Duas luzes vermelhas, piscando alternadamente, cortavam o estradão de terra batida em uma madrugada quente e abafada. No interior da ambulância, uma mãe segurava nos braços um embrulhinho morno e soluçante, chiando de catarro. A poeira que subia no estradão assentava instantes depois da passagem da Ns. do Carmo, que tantas vezes fora chamada para socorrer aos aflitos das casas de taipa, poucas vezes chegando a tempo:

– Moço, tu pode ir mais depressa? – uma voz suplicante.

– Minha senhora, a estrada tá ruim, o carro é velho e a casa do prefeito fica longe. – o motorista, com a frieza adquirida com o tempo de profissão.

O segundo tornava-se minuto. O minuto, hora. A hora era caso de sobrevivência.

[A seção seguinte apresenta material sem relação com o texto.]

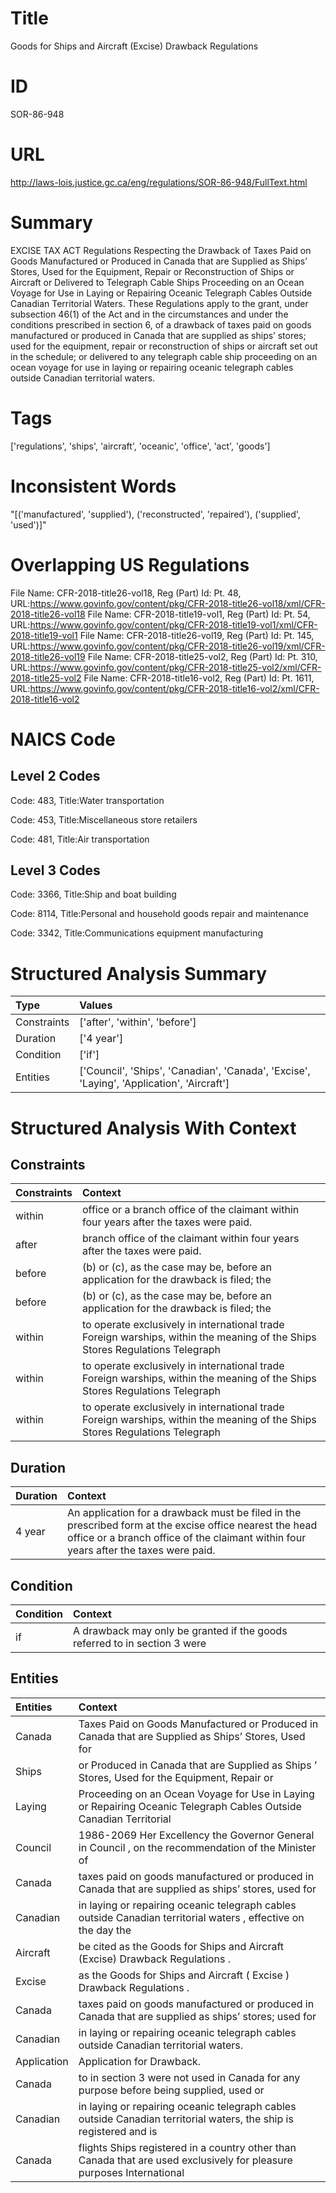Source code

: # Title
Goods for Ships and Aircraft (Excise) Drawback Regulations


# ID
SOR-86-948

# URL
http://laws-lois.justice.gc.ca/eng/regulations/SOR-86-948/FullText.html


# Summary
EXCISE TAX ACT Regulations Respecting the Drawback of Taxes Paid on Goods Manufactured or Produced in Canada that are Supplied as Ships’ Stores, Used for the Equipment, Repair or Reconstruction of Ships or Aircraft or Delivered to Telegraph Cable Ships Proceeding on an Ocean Voyage for Use in Laying or Repairing Oceanic Telegraph Cables Outside Canadian Territorial Waters.
These Regulations apply to the grant, under subsection 46(1) of the Act and in the circumstances and under the conditions prescribed in section 6, of a drawback of taxes paid on goods manufactured or produced in Canada that are supplied as ships’ stores; used for the equipment, repair or reconstruction of ships or aircraft set out in the schedule; or delivered to any telegraph cable ship proceeding on an ocean voyage for use in laying or repairing oceanic telegraph cables outside Canadian territorial waters.


# Tags
['regulations', 'ships', 'aircraft', 'oceanic', 'office', 'act', 'goods']


# Inconsistent Words
"[('manufactured', 'supplied'), ('reconstructed', 'repaired'), ('supplied', 'used')]"


# Overlapping US Regulations
File Name: CFR-2018-title26-vol18, Reg (Part) Id: Pt. 48, URL:https://www.govinfo.gov/content/pkg/CFR-2018-title26-vol18/xml/CFR-2018-title26-vol18
File Name: CFR-2018-title19-vol1, Reg (Part) Id: Pt. 54, URL:https://www.govinfo.gov/content/pkg/CFR-2018-title19-vol1/xml/CFR-2018-title19-vol1
File Name: CFR-2018-title26-vol19, Reg (Part) Id: Pt. 145, URL:https://www.govinfo.gov/content/pkg/CFR-2018-title26-vol19/xml/CFR-2018-title26-vol19
File Name: CFR-2018-title25-vol2, Reg (Part) Id: Pt. 310, URL:https://www.govinfo.gov/content/pkg/CFR-2018-title25-vol2/xml/CFR-2018-title25-vol2
File Name: CFR-2018-title16-vol2, Reg (Part) Id: Pt. 1611, URL:https://www.govinfo.gov/content/pkg/CFR-2018-title16-vol2/xml/CFR-2018-title16-vol2



# NAICS Code
## Level 2 Codes
Code: 483, Title:Water transportation

Code: 453, Title:Miscellaneous store retailers

Code: 481, Title:Air transportation




## Level 3 Codes
Code: 3366, Title:Ship and boat building

Code: 8114, Title:Personal and household goods repair and maintenance

Code: 3342, Title:Communications equipment manufacturing







# Structured Analysis Summary
| Type        | Values                                                                                    |
|:------------|:------------------------------------------------------------------------------------------|
| Constraints | ['after', 'within', 'before']                                                             |
| Duration    | ['4 year']                                                                                |
| Condition   | ['if']                                                                                    |
| Entities    | ['Council', 'Ships', 'Canadian', 'Canada', 'Excise', 'Laying', 'Application', 'Aircraft'] |


# Structured Analysis With Context
 


## Constraints
| Constraints   | Context                                                                                                                      |
|:--------------|:-----------------------------------------------------------------------------------------------------------------------------|
| within        | office or a branch office of the claimant within  four years after the taxes were paid.                                      |
| after         | branch office of the claimant within four years after  the taxes were paid.                                                  |
| before        | (b) or (c), as the case may be, before an application for the drawback is filed; the                                         |
| before        | (b) or (c), as the case may be, before an application for the drawback is filed; the                                         |
| within        | to operate exclusively in international trade Foreign warships, within the meaning of the Ships Stores Regulations Telegraph |
| within        | to operate exclusively in international trade Foreign warships, within the meaning of the Ships Stores Regulations Telegraph |
| within        | to operate exclusively in international trade Foreign warships, within the meaning of the Ships Stores Regulations Telegraph |


## Duration
| Duration   | Context                                                                                                                                                                                         |
|:-----------|:------------------------------------------------------------------------------------------------------------------------------------------------------------------------------------------------|
| 4 year     | An application for a drawback must be filed in the prescribed form at the excise office nearest the head office or a branch office of the claimant within four years after the taxes were paid. |


## Condition
| Condition   | Context                                                                    |
|:------------|:---------------------------------------------------------------------------|
| if          | A drawback may only be granted  if the goods referred to in section 3 were |


## Entities
| Entities    | Context                                                                                                               |
|:------------|:----------------------------------------------------------------------------------------------------------------------|
| Canada      | Taxes Paid on Goods Manufactured or Produced in Canada that are Supplied as Ships’ Stores, Used for                   |
| Ships       | or Produced in Canada that are Supplied as Ships ’ Stores, Used for the Equipment, Repair or                          |
| Laying      | Proceeding on an Ocean Voyage for Use in Laying or Repairing Oceanic Telegraph Cables Outside Canadian Territorial    |
| Council     | 1986-2069 Her Excellency the Governor General in  Council , on the recommendation of the Minister of                  |
| Canada      | taxes paid on goods manufactured or produced in Canada that are supplied as ships’ stores, used for                   |
| Canadian    | in laying or repairing oceanic telegraph cables outside Canadian territorial waters , effective on the day the        |
| Aircraft    | be cited as the Goods for Ships and Aircraft  (Excise) Drawback Regulations .                                         |
| Excise      | as the Goods for Ships and Aircraft ( Excise ) Drawback Regulations .                                                 |
| Canada      | taxes paid on goods manufactured or produced in Canada that are supplied as ships’ stores; used for                   |
| Canadian    | in laying or repairing oceanic telegraph cables outside Canadian  territorial waters.                                 |
| Application | Application  for Drawback.                                                                                            |
| Canada      | to in section 3 were not used in Canada for any purpose before being supplied, used or                                |
| Canadian    | in laying or repairing oceanic telegraph cables outside Canadian territorial waters, the ship is registered and is    |
| Canada      | flights Ships registered in a country other than Canada that are used exclusively for pleasure purposes International |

Foi na altura da ladeira da fazenda do Major Nunes que o embrulhinho, nos braços da mãe-sertaneja, parou de tremer e suspirou:

– Moço, ele parou de tremer. Será que a febre passô?

– Sei não, dona. Sou doutô não.

Foi questão de pouco tempo para a frieza e a palidez irem chegando. As mãozinhas fechadas, aos poucos ganhando um tom roxo, assim como os lábios. Os olhinhos fechados e a boquinha aberta, a barriguinha, vazia por causa da diarreia, parou de mexer-se:

– Moço, ele não tá mais respirando não. – os olhos, marejados d’água, em busca de uma solução ou mesmo uma palavra de conforto.

– Chupa no nariz dele, dona. Bota o peito na boca dele, que isso é fome. – desviou de um preá.

O resto da estrada foi de choro abafado e a vontade de voltar para casa, pois era apenas o céu ganhando mais um anjinho, que se juntava aos outros seis – da mesma mãe-sertaneja.